One, in France, already President of the Republic, elected with a little more than 13,500 votes out of a little less than 64,000 registered; the other, in the United States, already at the White House in his head, elected “socialist” mayor of New York, who publicly asked Charles III to return to India the Koh-i-Noor diamond set in the British crown. The extreme left version of the mayors have the nerve to immediately make themselves kings with their victory.
In France, Bally Bagayoko, LFI mayor of Saint-Denis, is on all the stages: he explains why he in a way “decapitated Macron” by taking down his portrait – and refuses to put it back on the wall despite the prefect’s calls to order – which would correspond to the universalism seen in Saint-Denis. He also uses the expression all over the place “my territories” or the formula “the territories that are mine”. In New York, Maddanism – let’s call it that – wants to save humanity with taxes on the ultra-rich and luxury second homes, and explanations on the saving virtue of Islam, the state religion for the America of the future.
There is something annoying in this inflation of the ego, and not very reassuring: reacclimatization will come. It will not be dictated by a far-right opposition, which this type of so-called “socialist” and redemptive leadership sees everywhere, but by reality. We cannot overtax the super-rich in New York without them moving, as we understood this week with the revolt of the owners of luxury pied-à-terre. We will need the police, even if we are also elected by those who stonewall them, in Saint-Denis as elsewhere.
Identity fervor
Provided they were not overthrown by the military, as in Algeria or Egypt, the Islamists quickly showed, in different forms, that they knew how to fill the mosques… but not the plates, as we saw in Jordan, Morocco and Tunisia. We know the rest: the fervor of identity, the discourse of rediscovered dignity, the hunt for the rich, then the wall of reality and finally the headlong rush into violence or electoral defeat. We are always dealing with the same promise of salvation through identity, transposed here into postcolonial language.

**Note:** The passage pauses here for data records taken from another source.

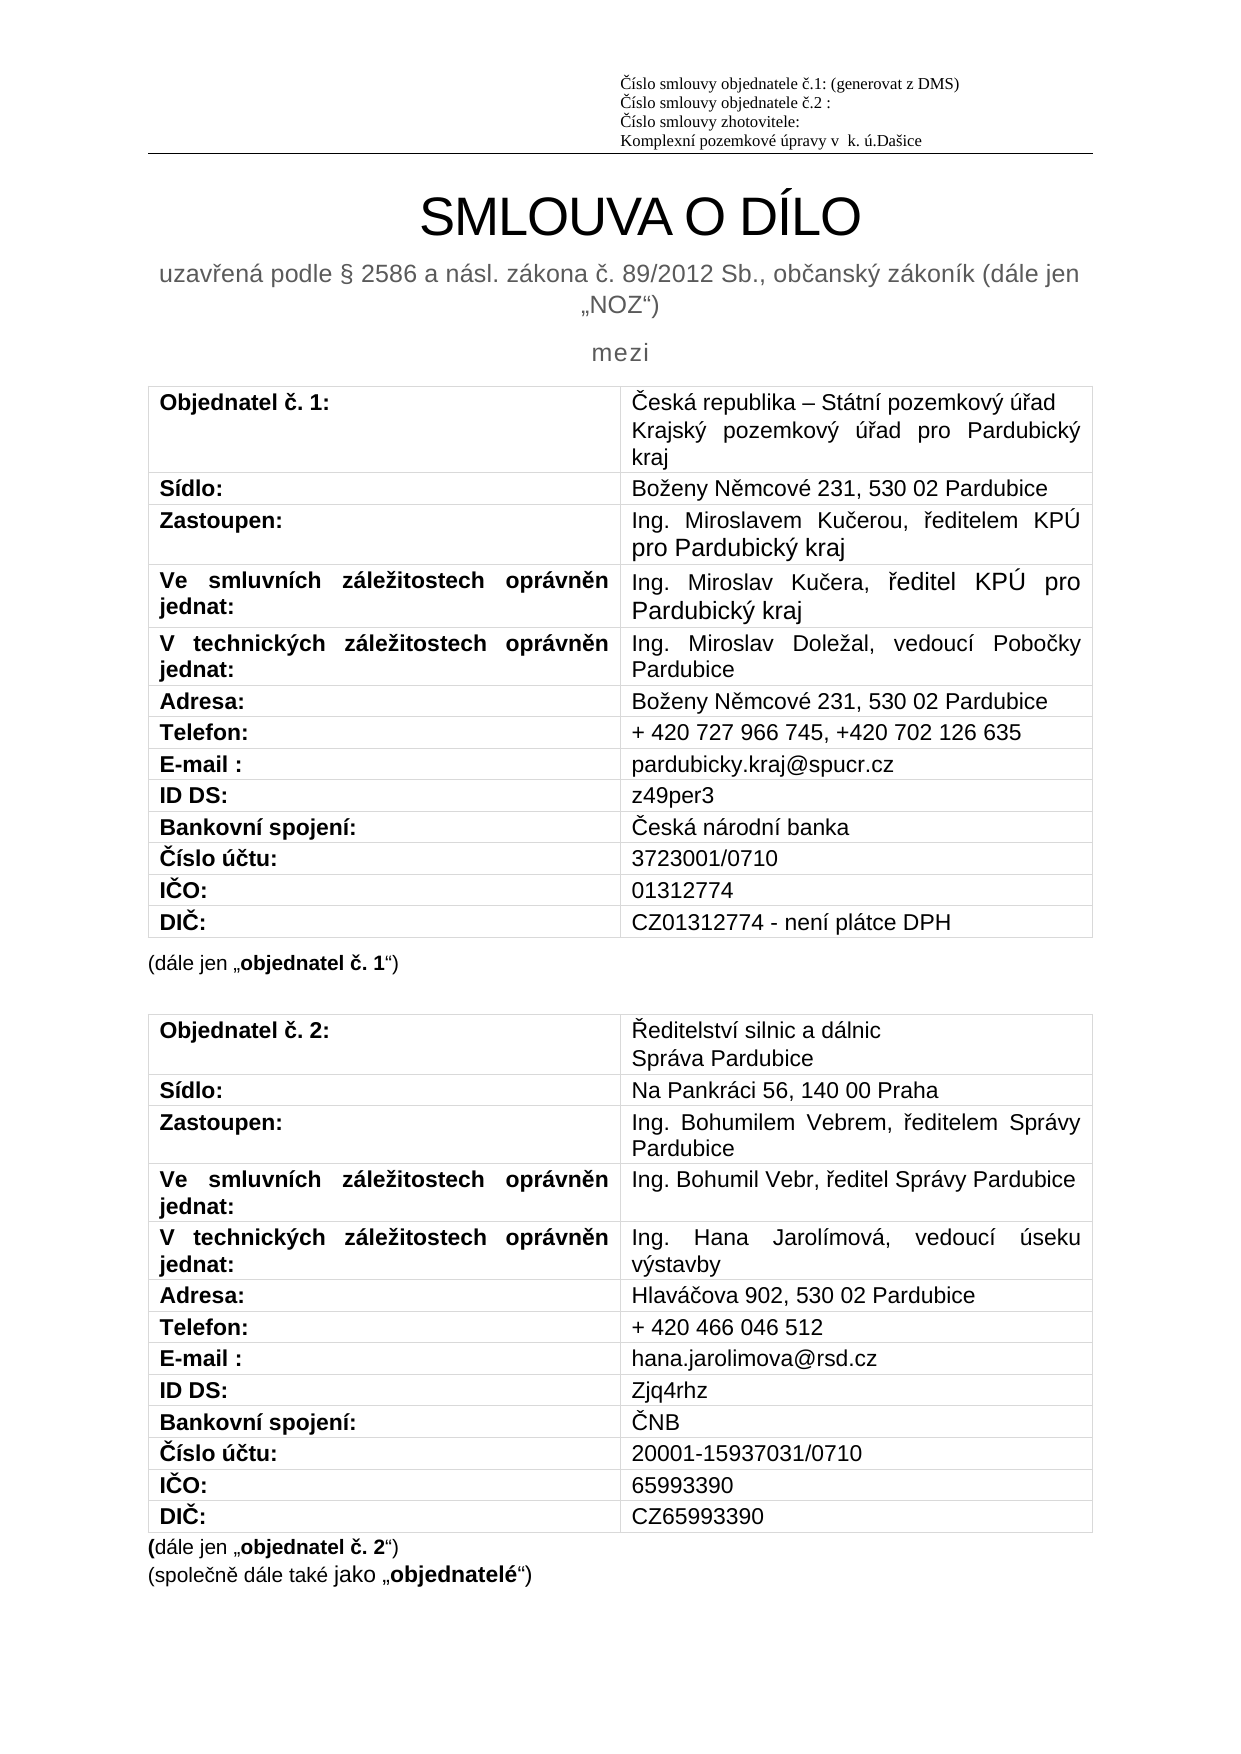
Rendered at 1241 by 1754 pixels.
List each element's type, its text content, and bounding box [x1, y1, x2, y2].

table_cell Sídlo: [149, 1075, 620, 1105]
table_cell Bankovní spojení: [149, 812, 620, 842]
table_cell + 420 727 966 745, +420 702 126 635 [621, 717, 1092, 748]
table_cell 65993390 [621, 1470, 1092, 1500]
table_cell Adresa: [149, 686, 620, 716]
text (společně dále také jako „objednatelé“) [148, 1561, 1093, 1587]
table_cell Číslo účtu: [149, 1438, 620, 1468]
table_cell Zastoupen: [149, 505, 620, 564]
table_cell IČO: [149, 875, 620, 905]
table_cell Ing. Miroslav Doležal, vedoucí Pobočky Pardubice [621, 628, 1092, 684]
table_header Česká republika – Státní pozemkový úřad Krajský pozemkový úřad pro Pardubický kraj [621, 387, 1092, 472]
table_cell 01312774 [621, 875, 1092, 905]
table_cell ID DS: [149, 1375, 620, 1405]
table_cell E-mail : [149, 1343, 620, 1374]
table_cell Boženy Němcové 231, 530 02 Pardubice [621, 473, 1092, 503]
table_cell DIČ: [149, 906, 620, 937]
text (dále jen „objednatel č. 1“) [148, 951, 1093, 974]
table_cell pardubicky.kraj@spucr.cz [621, 749, 1092, 779]
table_cell Adresa: [149, 1280, 620, 1311]
table_cell V technických záležitostech oprávněn jednat: [149, 1222, 620, 1279]
table_cell Hlaváčova 902, 530 02 Pardubice [621, 1280, 1092, 1311]
table_cell Česká národní banka [621, 812, 1092, 842]
table_cell Zjq4rhz [621, 1375, 1092, 1405]
table_cell + 420 466 046 512 [621, 1312, 1092, 1342]
table_cell V technických záležitostech oprávněn jednat: [149, 628, 620, 684]
table_header Objednatel č. 1: [149, 387, 620, 472]
table_cell Ing. Bohumilem Vebrem, ředitelem Správy Pardubice [621, 1106, 1092, 1163]
table_cell IČO: [149, 1470, 620, 1500]
table_cell Ing. Miroslavem Kučerou, ředitelem KPÚ pro Pardubický kraj [621, 505, 1092, 564]
table_header Ředitelství silnic a dálnic Správa Pardubice [621, 1015, 1092, 1074]
table_cell Telefon: [149, 1312, 620, 1342]
table_cell CZ65993390 [621, 1501, 1092, 1532]
table_cell Zastoupen: [149, 1106, 620, 1163]
table_cell Telefon: [149, 717, 620, 748]
table_cell Číslo účtu: [149, 843, 620, 874]
table_cell Ing. Hana Jarolímová, vedoucí úseku výstavby [621, 1222, 1092, 1279]
subtitle mezi [148, 338, 1093, 367]
table_cell z49per3 [621, 780, 1092, 811]
table_cell ČNB [621, 1406, 1092, 1437]
table_cell Na Pankráci 56, 140 00 Praha [621, 1075, 1092, 1105]
table_cell 3723001/0710 [621, 843, 1092, 874]
table_cell CZ01312774 - není plátce DPH [621, 906, 1092, 937]
table_cell Sídlo: [149, 473, 620, 503]
table_cell Ve smluvních záležitostech oprávněn jednat: [149, 565, 620, 627]
table_cell Boženy Němcové 231, 530 02 Pardubice [621, 686, 1092, 716]
table_cell Ing. Bohumil Vebr, ředitel Správy Pardubice [621, 1164, 1092, 1221]
text (dále jen „objednatel č. 2“) [148, 1535, 1093, 1559]
table_header Objednatel č. 2: [149, 1015, 620, 1074]
table_cell 20001-15937031/0710 [621, 1438, 1092, 1468]
table_cell Ing. Miroslav Kučera, ředitel KPÚ pro Pardubický kraj [621, 565, 1092, 627]
table_cell Ve smluvních záležitostech oprávněn jednat: [149, 1164, 620, 1221]
table_cell hana.jarolimova@rsd.cz [621, 1343, 1092, 1374]
table_cell Bankovní spojení: [149, 1406, 620, 1437]
table_cell ID DS: [149, 780, 620, 811]
title SMLOUVA O DÍLO [148, 184, 1093, 247]
table_cell DIČ: [149, 1501, 620, 1532]
subtitle uzavřená podle § 2586 a násl. zákona č. 89/2012 Sb., občanský zákoník (dále jen „NOZ“) [148, 259, 1093, 319]
table_cell E-mail : [149, 749, 620, 779]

But what do they want, these mayor-presidents, deep down in their souls? Power, certainly, and it is enough of a reason. But also a revenge played out. It is almost electric in their looks, in their speeches: a revenge of the community, of the different, of the real or supposed excluded. A journalist noted it: a revenge of the postcolonized is hidden behind the epic of reparation. Their mythology, to these superman, is almost Fanonian: the colonized become the subject of history, charged with a mission of moral purification of the world.
Here is the mayor of New York who is busy demanding colonial reparations from Charles III, and the other, in Saint-Denis, who is instigating the trial of a universal racism of which he wants to be both the victim and the remediator. Skilled, both, they face a contrite Western society and other voices inhibited by colonial history or by the transatlantic slave trade, often conditioned to feel guilty or on the contrary to refuse this guilt, while not really believing in it or feeling very isolated in their own country.
Violence or rout
The corrosive effect on the Republic is obvious and regrettable. The language of community threat, of separatism, that which demands “territories” conquered in front of everyone, the recourse to blind resentments born from the pain of History or its income may be useful for a moment but do not last. The plate is not filled with role-playing games. The experience of Islamists in the Arab world has already given its bitter lesson: it ends in enterprises of violence or in rout, because magical thinking does not easily give up illusion.
Some, like the mayor of Saint-Denis, are already building their Fanonian theory of popular legitimacy against institutional legitimacy. As for Mamdani, he no longer says anything about Trump since the latter received him in his Oval Office, after having called him a “socialist fou” and of “Communist” : the son found the father he dreamed of, his hidden model.
The narrative arc of resentment is as old as time. In France, the presidents of the Republic appear very numerous: at certain peaks of social protest, there are millions of them. They often end up returning home at the end of the day. In the United States, Mamdani wants India’s diamond to shine a little brighter than it.